Kneijber has been doing her bit to bolster the bees for around a decade. “I had a bee-friendly garden and the swarms came,” she says. One stayed in her Birkenhead birdhouse, so she sought advice on how to manage it and then ended up taking over the hives of an elderly apiarist in the area.

Suburban beekeeping is on the rise, but the key to success is knowing how to manage the process and ensuring neighbours know there is nothing to be scared of.

“Swarms are healthy, they show the bees are replacing an old queen. They leave with full tummies so it’s the least likely time they will sting.” Anyone with an unwanted swarm should contact the council about its collection, she says, rather than calling in pest controllers as you would for wasps.

The simplest thing householders can do to encourage bees is to have gardens that are good sources of pollen and nectar. “I had things like pussy willow, gum and bottle brush,” says Kneijber. Cottage and wildflower gardens are particularly attractive to bees, as are flowering fruit trees and herbs with their small flowers, plus certain vegetables and the likes of strawberries and cucumbers.

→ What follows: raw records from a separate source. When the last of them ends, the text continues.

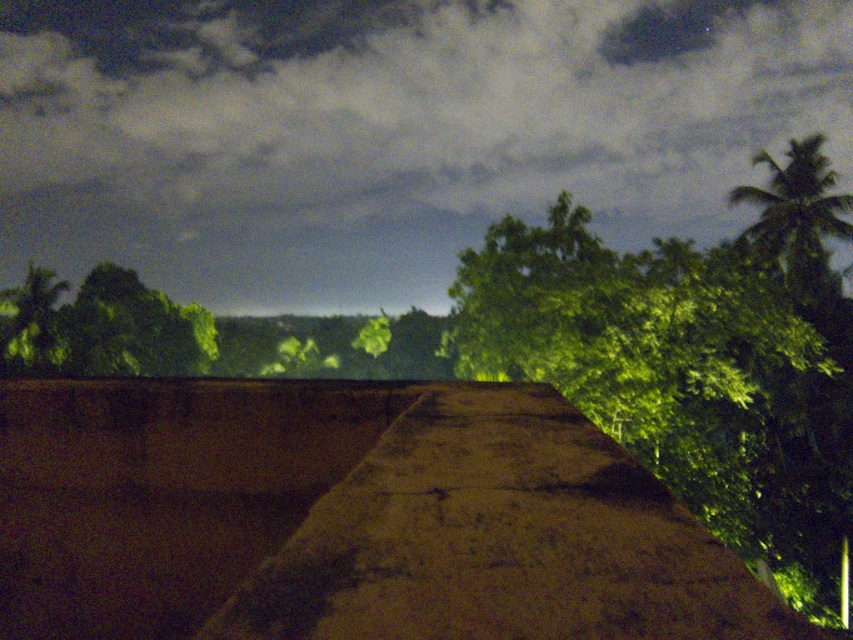
You are an astronomer looking at the image and want to locate the dark cloudy sky at upper center and the green leafy palm tree at upper right. Based on their positions, which object is closer to the left side of the image?

The dark cloudy sky at upper center is to the left of the green leafy palm tree at upper right, so the dark cloudy sky at upper center is closer to the left side of the image.

You are a drone operator trying to fly a drone between the dark cloudy sky at upper center and the green leafy palm tree at upper right. The drone has a maximum flight distance of 40 meters. Can the drone safely fly between them without exceeding its range?

The dark cloudy sky at upper center and green leafy palm tree at upper right are 40.73 meters apart from each other. Since the drone can only fly up to 40 meters, it cannot safely fly between them without exceeding its range.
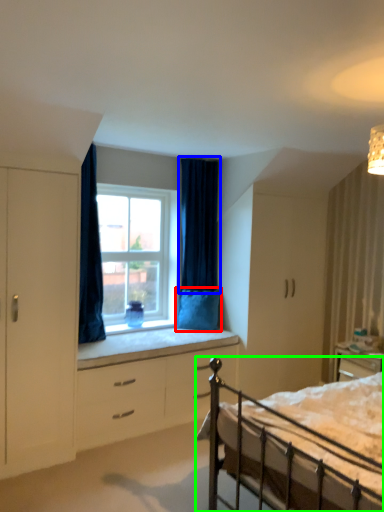
Question: Which is farther away from pillow (highlighted by a red box)? curtain (highlighted by a blue box) or bed (highlighted by a green box)?

Choices:
 (A) curtain
 (B) bed

Answer: (B)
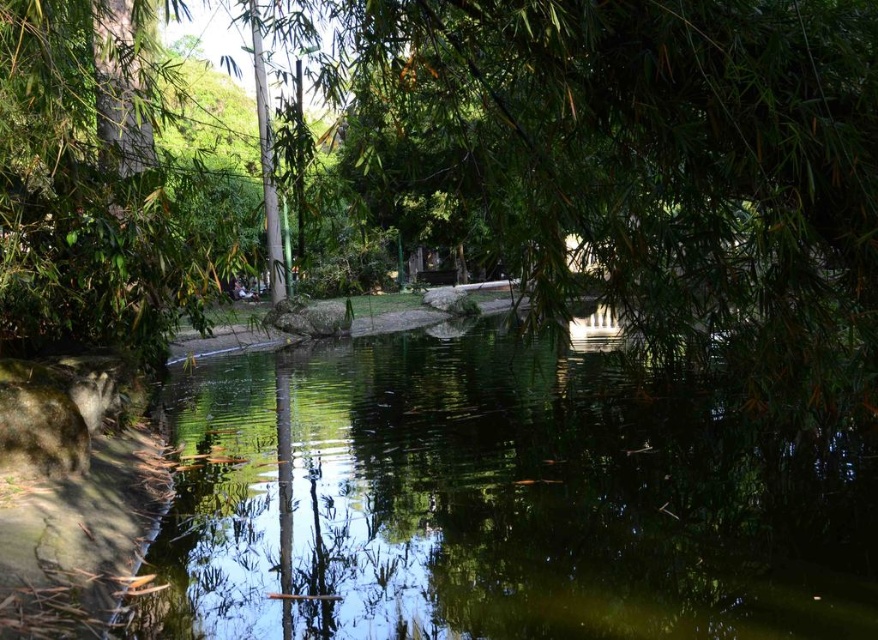
Is green leafy tree at center positioned at the back of green reflective water at center?

Yes, it is behind green reflective water at center.

Does green leafy tree at center appear under green reflective water at center?

No, green leafy tree at center is not below green reflective water at center.

Does point (594, 48) come farther from viewer compared to point (451, 323)?

No, it is not.

You are a GUI agent. You are given a task and a screenshot of the screen. Output one action in this format:
    pyautogui.click(x=<x>, y=<y>)
    Task: Click on the green leafy tree at center
    The height and width of the screenshot is (640, 878).
    Given the screenshot: What is the action you would take?
    pyautogui.click(x=646, y=163)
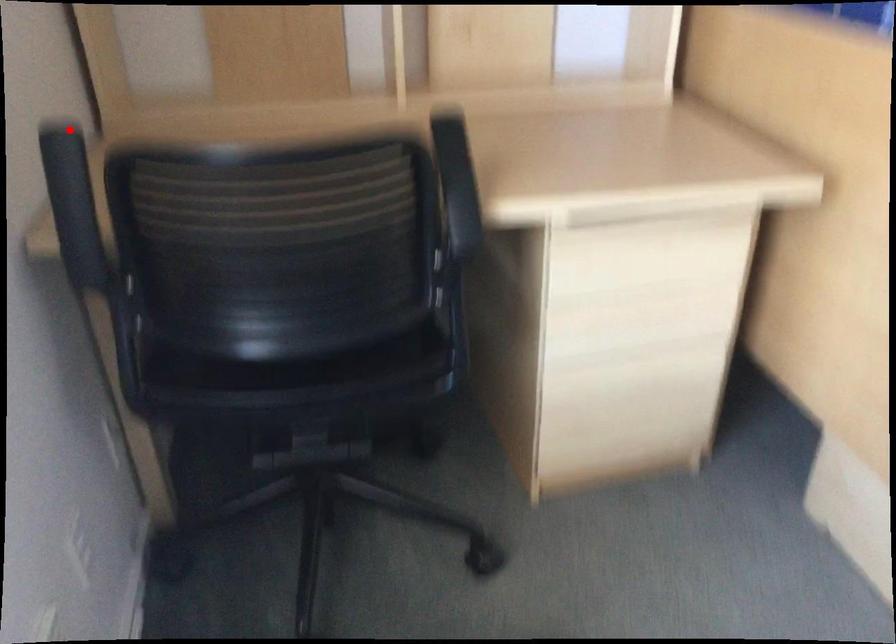
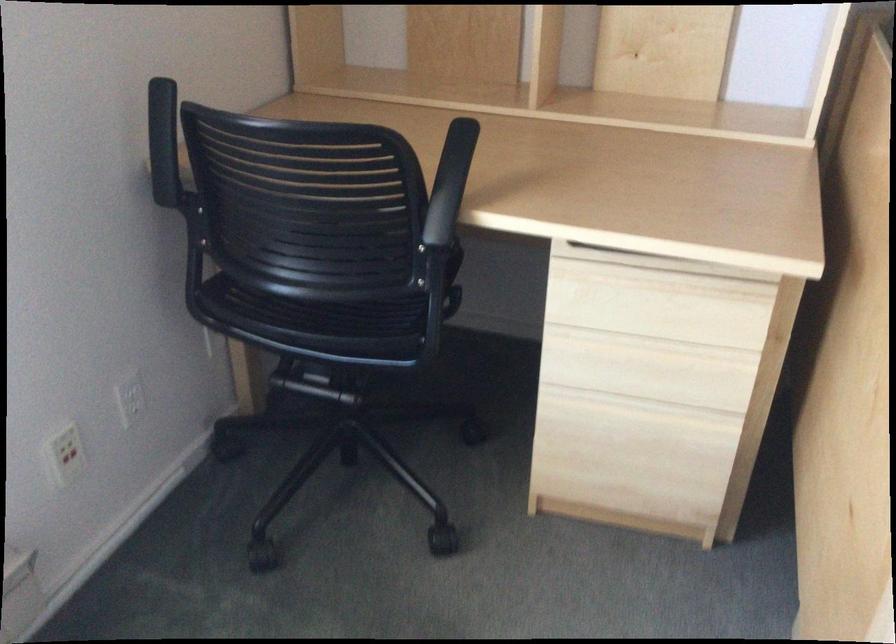
Question: A red point is marked in image1. In image2, is the corresponding 3D point closer to the camera or farther? Reply with the corresponding letter.

Choices:
 (A) The corresponding 3D point is closer.
 (B) The corresponding 3D point is farther.

Answer: (B)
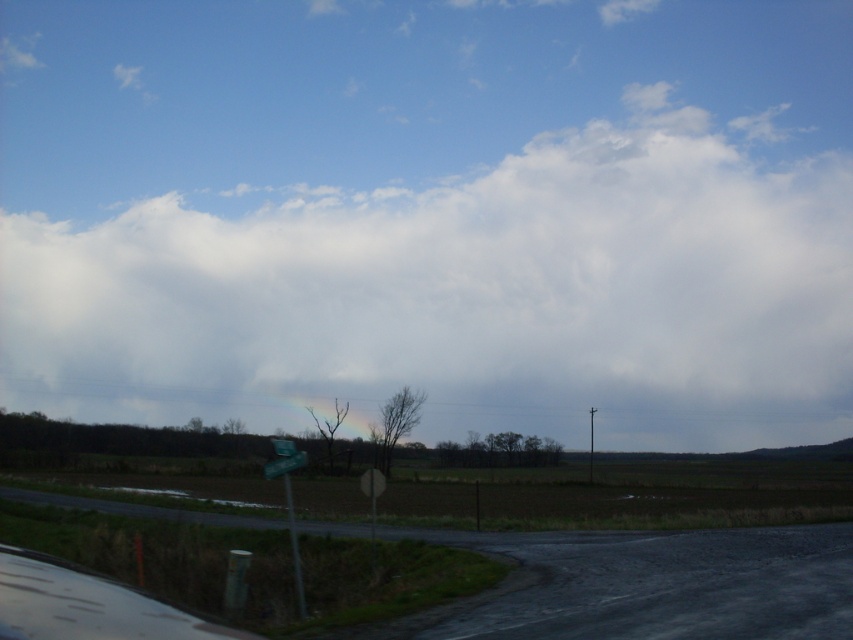
You are a driver approaching the green plastic street sign at lower left and the rainbow translucent at center. Which object appears wider from your perspective?

The rainbow translucent at center appears wider than the green plastic street sign at lower left because the street sign has a smaller width compared to the rainbow.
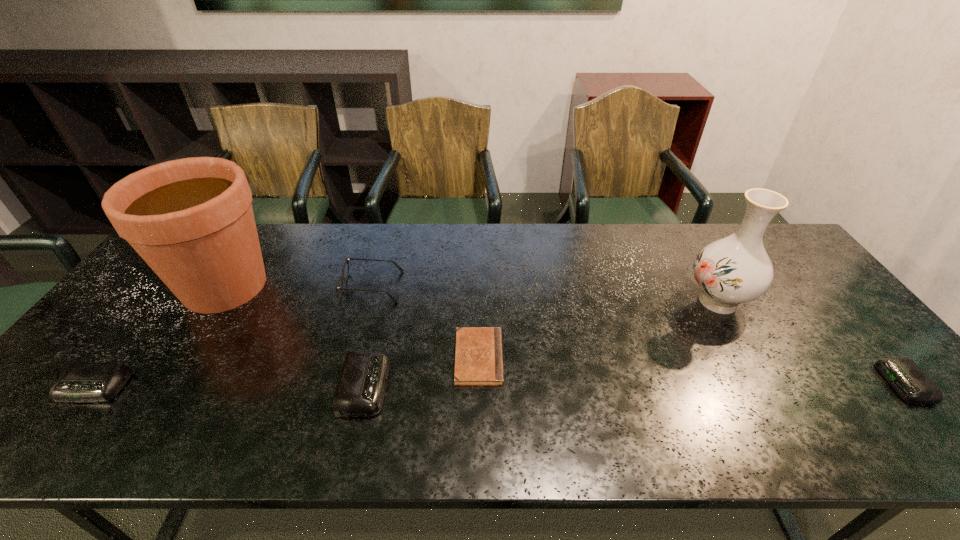
This screenshot has height=540, width=960. What are the coordinates of `the leftmost alarm clock` in the screenshot? It's located at (80, 382).

Find the location of `the second tallest alarm clock`. the second tallest alarm clock is located at coordinates (80, 382).

The width and height of the screenshot is (960, 540). In order to click on the second alarm clock from right to left in this screenshot , I will do `click(360, 390)`.

You are a GUI agent. You are given a task and a screenshot of the screen. Output one action in this format:
    pyautogui.click(x=<x>, y=<y>)
    Task: Click on the rightmost alarm clock
    This screenshot has width=960, height=540.
    Given the screenshot: What is the action you would take?
    pyautogui.click(x=903, y=374)

The width and height of the screenshot is (960, 540). Find the location of `the rightmost object`. the rightmost object is located at coordinates (903, 374).

The image size is (960, 540). I want to click on flowerpot, so tap(191, 220).

I want to click on the fifth shortest object, so click(x=341, y=276).

Image resolution: width=960 pixels, height=540 pixels. Identify the location of vase. coord(734,270).

At what (x,y) coordinates should I click in order to perform the action: click on diary. Please return your answer as a coordinate pair (x, y). Looking at the image, I should click on (478, 359).

At what (x,y) coordinates should I click in order to perform the action: click on the fifth object from left to right. Please return your answer as a coordinate pair (x, y). Looking at the image, I should click on (478, 359).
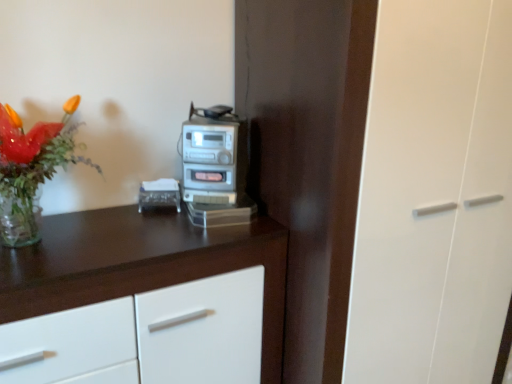
Find the location of a particular element. Image resolution: width=512 pixels, height=384 pixels. free space above white glossy cabinet at upper left (from a real-world perspective) is located at coordinates click(x=103, y=238).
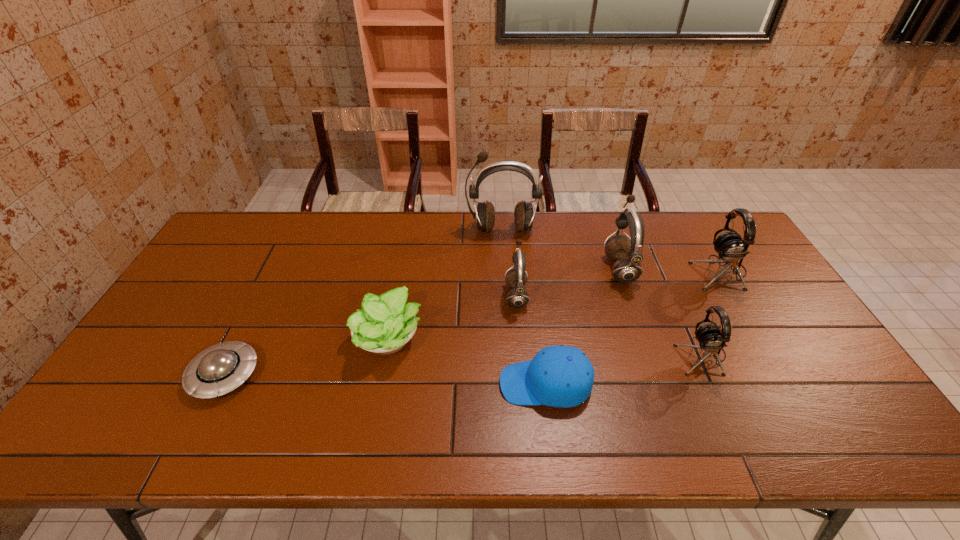
Find the location of a particular element. The height and width of the screenshot is (540, 960). the second object from left to right is located at coordinates (385, 324).

Locate an element on the screen. The image size is (960, 540). green lettuce is located at coordinates coord(385,324).

Identify the location of the leftmost object. (221, 368).

Find the location of `saucer`. saucer is located at coordinates (221, 368).

Where is `free space located 0.200m on the ear pads of the farthest earphone`? This screenshot has width=960, height=540. free space located 0.200m on the ear pads of the farthest earphone is located at coordinates (505, 279).

In order to click on vacant position located 0.270m on the left of the bigger black earphone in this screenshot , I will do `click(608, 272)`.

I want to click on free space located 0.090m on the ear pads of the rightmost brown earphone, so click(x=577, y=268).

What are the coordinates of `vacant space located on the ear pads of the rightmost brown earphone` in the screenshot? It's located at (524, 268).

At what (x,y) coordinates should I click in order to perform the action: click on free space located on the ear pads of the rightmost brown earphone. Please return your answer as a coordinate pair (x, y). Looking at the image, I should click on (517, 268).

At what (x,y) coordinates should I click in order to perform the action: click on vacant space situated 0.170m on the ear pads of the smallest brown earphone. Please return your answer as a coordinate pair (x, y). The image size is (960, 540). Looking at the image, I should click on (448, 295).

Clean water sources are also vital. “These are going to support your bees and your community,” Kneijber says. “If you don’t have bees in your neighbourhood, you are not going to get plums and apples and beans [growing].”

Kneijber is passionate about championing the cause and educating others interested in keeping bees. “It doesn’t earn me a living,” she says, so she works in retail locally at The Embroiderer. Her trips to the Town Hall and Ponsonby, to tend the hives regularly, fit around her other work. She loves seeing a healthy bee go about its business.”You never know, it might be my beehive that saves the world.”